### Exercise details:
Say how many lines of the data below have the word "Cómo" in them. Add nothing else.

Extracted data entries
·····

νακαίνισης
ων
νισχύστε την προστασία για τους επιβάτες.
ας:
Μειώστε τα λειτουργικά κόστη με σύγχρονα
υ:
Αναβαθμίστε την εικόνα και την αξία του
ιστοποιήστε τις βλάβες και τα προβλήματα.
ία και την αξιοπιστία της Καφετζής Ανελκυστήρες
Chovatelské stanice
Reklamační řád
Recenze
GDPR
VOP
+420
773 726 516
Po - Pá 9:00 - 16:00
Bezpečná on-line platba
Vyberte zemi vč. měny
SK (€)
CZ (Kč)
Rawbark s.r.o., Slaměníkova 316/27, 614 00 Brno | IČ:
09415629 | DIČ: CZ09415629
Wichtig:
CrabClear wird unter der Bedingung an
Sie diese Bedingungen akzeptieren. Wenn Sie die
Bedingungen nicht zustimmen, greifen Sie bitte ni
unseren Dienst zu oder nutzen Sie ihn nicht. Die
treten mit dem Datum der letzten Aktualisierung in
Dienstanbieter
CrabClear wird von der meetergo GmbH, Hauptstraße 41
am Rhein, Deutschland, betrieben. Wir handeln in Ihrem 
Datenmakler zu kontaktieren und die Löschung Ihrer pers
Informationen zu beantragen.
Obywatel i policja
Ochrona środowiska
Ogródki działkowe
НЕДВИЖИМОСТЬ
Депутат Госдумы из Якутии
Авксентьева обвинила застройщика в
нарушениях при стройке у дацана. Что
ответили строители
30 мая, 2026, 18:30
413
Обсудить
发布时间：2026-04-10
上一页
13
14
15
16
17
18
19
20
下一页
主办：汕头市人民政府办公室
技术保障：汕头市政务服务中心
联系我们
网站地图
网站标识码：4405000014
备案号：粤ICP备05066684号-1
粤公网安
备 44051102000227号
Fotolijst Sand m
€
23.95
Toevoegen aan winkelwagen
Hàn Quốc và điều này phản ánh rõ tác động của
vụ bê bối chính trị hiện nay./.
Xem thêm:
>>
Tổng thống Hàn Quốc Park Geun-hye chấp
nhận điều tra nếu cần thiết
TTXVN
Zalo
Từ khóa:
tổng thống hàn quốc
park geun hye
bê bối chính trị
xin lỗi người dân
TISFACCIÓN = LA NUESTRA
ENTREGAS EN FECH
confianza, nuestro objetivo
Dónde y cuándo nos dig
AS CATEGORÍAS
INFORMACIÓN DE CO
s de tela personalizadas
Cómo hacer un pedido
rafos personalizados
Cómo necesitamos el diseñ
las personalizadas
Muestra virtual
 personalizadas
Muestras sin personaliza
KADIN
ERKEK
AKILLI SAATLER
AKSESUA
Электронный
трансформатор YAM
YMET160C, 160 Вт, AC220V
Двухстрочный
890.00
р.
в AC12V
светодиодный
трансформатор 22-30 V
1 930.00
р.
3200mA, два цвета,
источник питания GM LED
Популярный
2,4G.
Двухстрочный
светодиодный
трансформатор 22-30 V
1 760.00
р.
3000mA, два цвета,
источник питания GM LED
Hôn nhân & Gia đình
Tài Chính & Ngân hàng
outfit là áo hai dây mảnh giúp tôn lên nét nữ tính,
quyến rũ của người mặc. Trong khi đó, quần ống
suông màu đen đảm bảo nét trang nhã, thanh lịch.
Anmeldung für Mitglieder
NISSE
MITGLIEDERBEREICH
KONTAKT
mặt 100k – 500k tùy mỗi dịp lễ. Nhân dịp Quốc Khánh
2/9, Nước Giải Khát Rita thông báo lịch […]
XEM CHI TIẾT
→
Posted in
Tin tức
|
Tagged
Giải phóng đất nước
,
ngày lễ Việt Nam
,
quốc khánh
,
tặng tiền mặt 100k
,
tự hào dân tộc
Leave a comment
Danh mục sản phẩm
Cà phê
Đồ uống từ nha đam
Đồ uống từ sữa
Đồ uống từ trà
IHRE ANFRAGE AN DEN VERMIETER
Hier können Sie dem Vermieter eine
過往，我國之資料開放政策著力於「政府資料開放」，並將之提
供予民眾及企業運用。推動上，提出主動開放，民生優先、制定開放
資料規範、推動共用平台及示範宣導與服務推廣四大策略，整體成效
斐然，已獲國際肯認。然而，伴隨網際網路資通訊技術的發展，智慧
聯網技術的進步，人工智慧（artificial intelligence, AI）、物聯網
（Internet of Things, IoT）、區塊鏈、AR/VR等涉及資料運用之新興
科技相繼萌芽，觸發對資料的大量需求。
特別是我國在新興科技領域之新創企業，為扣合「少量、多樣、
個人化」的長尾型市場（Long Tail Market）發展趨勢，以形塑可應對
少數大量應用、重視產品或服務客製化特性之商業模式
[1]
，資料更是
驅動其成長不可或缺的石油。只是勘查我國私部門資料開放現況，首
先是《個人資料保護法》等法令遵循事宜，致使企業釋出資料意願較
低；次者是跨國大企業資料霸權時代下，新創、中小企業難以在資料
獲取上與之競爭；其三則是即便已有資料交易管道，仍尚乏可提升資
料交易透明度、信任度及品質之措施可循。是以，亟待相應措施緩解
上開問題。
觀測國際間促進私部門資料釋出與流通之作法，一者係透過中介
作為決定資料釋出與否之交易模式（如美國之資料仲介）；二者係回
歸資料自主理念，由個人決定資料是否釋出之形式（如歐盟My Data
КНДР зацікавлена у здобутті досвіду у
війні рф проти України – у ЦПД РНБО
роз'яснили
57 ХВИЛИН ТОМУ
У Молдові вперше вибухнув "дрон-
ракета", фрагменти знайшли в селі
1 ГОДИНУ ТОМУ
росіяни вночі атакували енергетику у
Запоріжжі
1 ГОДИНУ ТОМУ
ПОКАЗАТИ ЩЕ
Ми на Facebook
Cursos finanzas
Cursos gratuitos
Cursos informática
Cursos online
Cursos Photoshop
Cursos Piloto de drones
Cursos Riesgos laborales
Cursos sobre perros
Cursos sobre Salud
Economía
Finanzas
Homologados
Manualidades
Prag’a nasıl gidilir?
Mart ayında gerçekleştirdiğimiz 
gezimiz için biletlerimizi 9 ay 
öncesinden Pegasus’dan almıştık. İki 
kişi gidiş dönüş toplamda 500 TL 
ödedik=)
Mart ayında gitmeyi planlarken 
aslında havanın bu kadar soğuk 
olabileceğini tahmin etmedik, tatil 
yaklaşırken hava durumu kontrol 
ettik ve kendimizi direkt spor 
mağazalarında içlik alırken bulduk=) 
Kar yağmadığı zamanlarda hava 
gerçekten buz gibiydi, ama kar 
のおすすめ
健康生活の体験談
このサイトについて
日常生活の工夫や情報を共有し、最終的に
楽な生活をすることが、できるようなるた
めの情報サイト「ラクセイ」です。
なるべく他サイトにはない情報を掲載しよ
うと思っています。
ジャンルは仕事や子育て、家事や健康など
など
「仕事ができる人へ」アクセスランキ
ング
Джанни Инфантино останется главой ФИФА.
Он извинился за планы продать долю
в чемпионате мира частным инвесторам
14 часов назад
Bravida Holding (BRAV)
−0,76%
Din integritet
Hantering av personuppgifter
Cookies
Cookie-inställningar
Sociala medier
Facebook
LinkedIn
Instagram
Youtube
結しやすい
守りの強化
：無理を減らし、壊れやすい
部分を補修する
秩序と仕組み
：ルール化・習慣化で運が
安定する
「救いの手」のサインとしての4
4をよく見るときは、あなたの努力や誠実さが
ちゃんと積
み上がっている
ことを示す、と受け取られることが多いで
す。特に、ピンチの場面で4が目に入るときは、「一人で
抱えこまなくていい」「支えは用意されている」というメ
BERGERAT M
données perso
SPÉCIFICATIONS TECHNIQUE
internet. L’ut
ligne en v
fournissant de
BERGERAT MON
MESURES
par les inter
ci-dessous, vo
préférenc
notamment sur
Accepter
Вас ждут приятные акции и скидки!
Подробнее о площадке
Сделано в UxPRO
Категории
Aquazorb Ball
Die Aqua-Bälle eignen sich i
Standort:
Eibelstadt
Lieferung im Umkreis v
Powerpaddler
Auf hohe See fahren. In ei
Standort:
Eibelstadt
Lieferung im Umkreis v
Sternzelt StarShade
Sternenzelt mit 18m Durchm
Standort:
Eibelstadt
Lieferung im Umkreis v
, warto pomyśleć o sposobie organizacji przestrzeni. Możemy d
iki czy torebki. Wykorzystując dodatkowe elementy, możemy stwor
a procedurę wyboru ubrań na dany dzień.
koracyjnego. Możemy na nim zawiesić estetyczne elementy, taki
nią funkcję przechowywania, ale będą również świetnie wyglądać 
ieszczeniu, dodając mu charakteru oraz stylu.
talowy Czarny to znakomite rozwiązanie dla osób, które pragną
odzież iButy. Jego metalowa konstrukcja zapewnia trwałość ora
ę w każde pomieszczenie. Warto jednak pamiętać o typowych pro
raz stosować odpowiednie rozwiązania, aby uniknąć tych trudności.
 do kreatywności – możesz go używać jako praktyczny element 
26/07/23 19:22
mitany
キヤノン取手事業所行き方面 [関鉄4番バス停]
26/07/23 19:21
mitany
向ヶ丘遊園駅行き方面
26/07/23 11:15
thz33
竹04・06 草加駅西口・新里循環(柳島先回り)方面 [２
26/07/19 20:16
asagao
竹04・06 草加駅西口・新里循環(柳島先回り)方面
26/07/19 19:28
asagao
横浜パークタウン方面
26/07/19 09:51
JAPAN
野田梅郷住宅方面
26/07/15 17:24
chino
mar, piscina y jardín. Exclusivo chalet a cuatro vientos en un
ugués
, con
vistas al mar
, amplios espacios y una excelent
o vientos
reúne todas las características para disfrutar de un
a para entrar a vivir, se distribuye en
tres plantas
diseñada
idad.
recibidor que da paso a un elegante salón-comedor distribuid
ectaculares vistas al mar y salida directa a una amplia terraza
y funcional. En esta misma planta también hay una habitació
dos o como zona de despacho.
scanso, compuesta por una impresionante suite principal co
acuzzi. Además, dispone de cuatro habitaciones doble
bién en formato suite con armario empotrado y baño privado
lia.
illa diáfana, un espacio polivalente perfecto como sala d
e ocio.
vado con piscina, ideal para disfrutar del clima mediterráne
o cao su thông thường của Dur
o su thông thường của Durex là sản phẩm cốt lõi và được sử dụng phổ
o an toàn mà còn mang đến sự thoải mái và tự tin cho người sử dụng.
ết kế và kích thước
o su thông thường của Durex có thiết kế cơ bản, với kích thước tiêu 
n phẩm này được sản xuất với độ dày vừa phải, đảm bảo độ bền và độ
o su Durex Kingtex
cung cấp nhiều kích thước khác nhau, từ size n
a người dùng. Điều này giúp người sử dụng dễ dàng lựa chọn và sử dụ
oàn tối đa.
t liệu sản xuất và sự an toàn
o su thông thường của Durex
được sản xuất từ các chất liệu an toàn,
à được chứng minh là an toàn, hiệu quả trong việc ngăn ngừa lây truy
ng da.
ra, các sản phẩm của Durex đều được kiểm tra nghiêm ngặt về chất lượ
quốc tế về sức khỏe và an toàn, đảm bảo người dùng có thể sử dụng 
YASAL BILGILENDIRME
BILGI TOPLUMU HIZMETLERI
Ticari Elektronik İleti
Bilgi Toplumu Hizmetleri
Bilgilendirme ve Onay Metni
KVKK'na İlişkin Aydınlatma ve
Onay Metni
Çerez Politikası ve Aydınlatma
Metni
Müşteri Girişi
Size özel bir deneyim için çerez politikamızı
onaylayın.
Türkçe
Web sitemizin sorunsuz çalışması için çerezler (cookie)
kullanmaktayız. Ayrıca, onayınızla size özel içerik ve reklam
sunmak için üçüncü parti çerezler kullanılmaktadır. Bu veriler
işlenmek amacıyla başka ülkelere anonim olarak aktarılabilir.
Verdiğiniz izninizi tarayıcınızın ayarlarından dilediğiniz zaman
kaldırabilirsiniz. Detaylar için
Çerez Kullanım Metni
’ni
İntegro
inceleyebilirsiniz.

·····

### Response for this exercise:
2